© Zülal Kalkandelen
Cumhuriyet / 2 Ekim 2011
BRETT ANDERSON- Black Rainbows ( BA Songs / EMI)
1990’lı yılların en başarılı alternatif rock gruplarından Suede’in vokalisti Brett Anderson, grubun 2003-2010 arasında yaşadığı 7 yıllık ayrılık dönemine üç solo albüm sığdırdı.
Geçen yıl Suede’in yeniden bir araya gelip turneye çıkması, Bret Anderson’ın solo çalışmalarının biteceği anlamına gelmiyor elbette. 2009 tarihli üçüncü albümü “Slow Attack”ı yayınladıktan kısa bir süre sonra dördüncüsü üzerinde çalışmaya başlamıştı bile. Suede turnesi biter bitmez de “Black Rainbows” adlı yeni albümüyle hayranlarını sevindirdi.

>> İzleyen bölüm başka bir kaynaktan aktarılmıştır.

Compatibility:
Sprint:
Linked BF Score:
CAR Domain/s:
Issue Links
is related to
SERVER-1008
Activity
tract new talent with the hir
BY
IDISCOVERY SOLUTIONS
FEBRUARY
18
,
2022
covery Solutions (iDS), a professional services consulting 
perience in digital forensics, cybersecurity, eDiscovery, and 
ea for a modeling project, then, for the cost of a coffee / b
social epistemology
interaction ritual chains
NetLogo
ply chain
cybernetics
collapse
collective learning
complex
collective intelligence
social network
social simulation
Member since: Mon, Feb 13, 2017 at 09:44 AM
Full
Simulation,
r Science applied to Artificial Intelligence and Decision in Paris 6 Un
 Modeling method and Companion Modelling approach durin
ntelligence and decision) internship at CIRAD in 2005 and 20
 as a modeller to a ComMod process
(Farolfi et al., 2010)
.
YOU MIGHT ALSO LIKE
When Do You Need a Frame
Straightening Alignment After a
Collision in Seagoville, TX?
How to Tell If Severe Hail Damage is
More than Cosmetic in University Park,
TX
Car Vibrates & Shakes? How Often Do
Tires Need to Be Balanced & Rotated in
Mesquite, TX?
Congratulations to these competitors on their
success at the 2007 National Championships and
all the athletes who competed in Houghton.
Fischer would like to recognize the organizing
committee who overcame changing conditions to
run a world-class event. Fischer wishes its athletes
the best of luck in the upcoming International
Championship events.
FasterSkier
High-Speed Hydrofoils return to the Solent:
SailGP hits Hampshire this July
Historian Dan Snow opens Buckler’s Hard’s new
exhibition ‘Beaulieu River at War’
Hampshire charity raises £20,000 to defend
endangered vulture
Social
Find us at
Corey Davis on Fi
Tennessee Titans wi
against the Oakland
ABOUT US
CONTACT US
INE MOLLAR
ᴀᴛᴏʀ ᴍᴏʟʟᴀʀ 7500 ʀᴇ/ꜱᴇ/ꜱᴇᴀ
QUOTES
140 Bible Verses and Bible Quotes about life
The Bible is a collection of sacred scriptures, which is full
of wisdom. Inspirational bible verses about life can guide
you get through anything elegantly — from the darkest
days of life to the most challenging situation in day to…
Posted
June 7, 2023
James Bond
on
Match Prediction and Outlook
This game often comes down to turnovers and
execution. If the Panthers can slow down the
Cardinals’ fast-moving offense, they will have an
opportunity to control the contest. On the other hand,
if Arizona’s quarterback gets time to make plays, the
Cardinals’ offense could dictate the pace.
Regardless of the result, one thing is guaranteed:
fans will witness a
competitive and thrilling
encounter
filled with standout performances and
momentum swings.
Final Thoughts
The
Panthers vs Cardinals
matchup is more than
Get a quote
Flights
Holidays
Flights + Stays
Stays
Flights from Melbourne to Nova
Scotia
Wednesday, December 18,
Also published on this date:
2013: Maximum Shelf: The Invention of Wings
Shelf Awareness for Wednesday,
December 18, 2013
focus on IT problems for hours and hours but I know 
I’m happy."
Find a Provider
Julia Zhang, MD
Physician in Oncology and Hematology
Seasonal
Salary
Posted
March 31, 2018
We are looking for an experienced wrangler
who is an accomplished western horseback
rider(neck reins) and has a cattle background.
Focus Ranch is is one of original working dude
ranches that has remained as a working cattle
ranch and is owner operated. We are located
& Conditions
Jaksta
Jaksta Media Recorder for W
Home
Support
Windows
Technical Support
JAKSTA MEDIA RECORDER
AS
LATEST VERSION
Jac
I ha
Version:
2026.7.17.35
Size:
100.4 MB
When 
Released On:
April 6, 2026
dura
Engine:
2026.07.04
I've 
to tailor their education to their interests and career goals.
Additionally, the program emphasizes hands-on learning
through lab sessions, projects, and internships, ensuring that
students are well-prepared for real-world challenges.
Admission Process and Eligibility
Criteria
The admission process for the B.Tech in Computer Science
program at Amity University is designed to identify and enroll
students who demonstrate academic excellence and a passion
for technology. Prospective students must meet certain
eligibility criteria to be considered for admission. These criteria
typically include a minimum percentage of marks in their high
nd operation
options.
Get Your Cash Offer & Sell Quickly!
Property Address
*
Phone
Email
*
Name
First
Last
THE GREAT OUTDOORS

Suede gibi büyük bir grubun vokalisti olunca ne yaparsanız yapın, solo albümleriniz grubun gölgesinde kalır. Aynı durum Anderson’ın da başına geldi. Kendi adını taşıyan ilk solo çalışması beklentileri karşılamaktan çok uzaktı ancak müzik dünyasının da daha sonra albümlerine hak ettiği ilgiyi göstermediği kanısındayım.
“Black Rainbows”, Brett Anderson’ın sesinin sahip olduğu avantajı iyi kullanabildiği bir albüm. Karanlık ve dramatik ama aynı zamanda enerjik bir sound yakalamak kolay değil. Bu albüm, bu hedefe daha çok yaklaşmış.
Şarkı sözleri yine umutsuz aşk, önlenemez nefret, kıskançlık ve insan ilişkilerine dair şaşırtıcı ayrıntılarla bezenmiş. Küllük gibi gözler, sonbahar gibi saçlar, yanan döşekler, antiseptik gökyüzü gibi ilginç metaforlar kullanmış Anderson. Albümün adının "Black Rainbows" olması da, daha baştan albüme sinen ironik metaforların bir göstergesi.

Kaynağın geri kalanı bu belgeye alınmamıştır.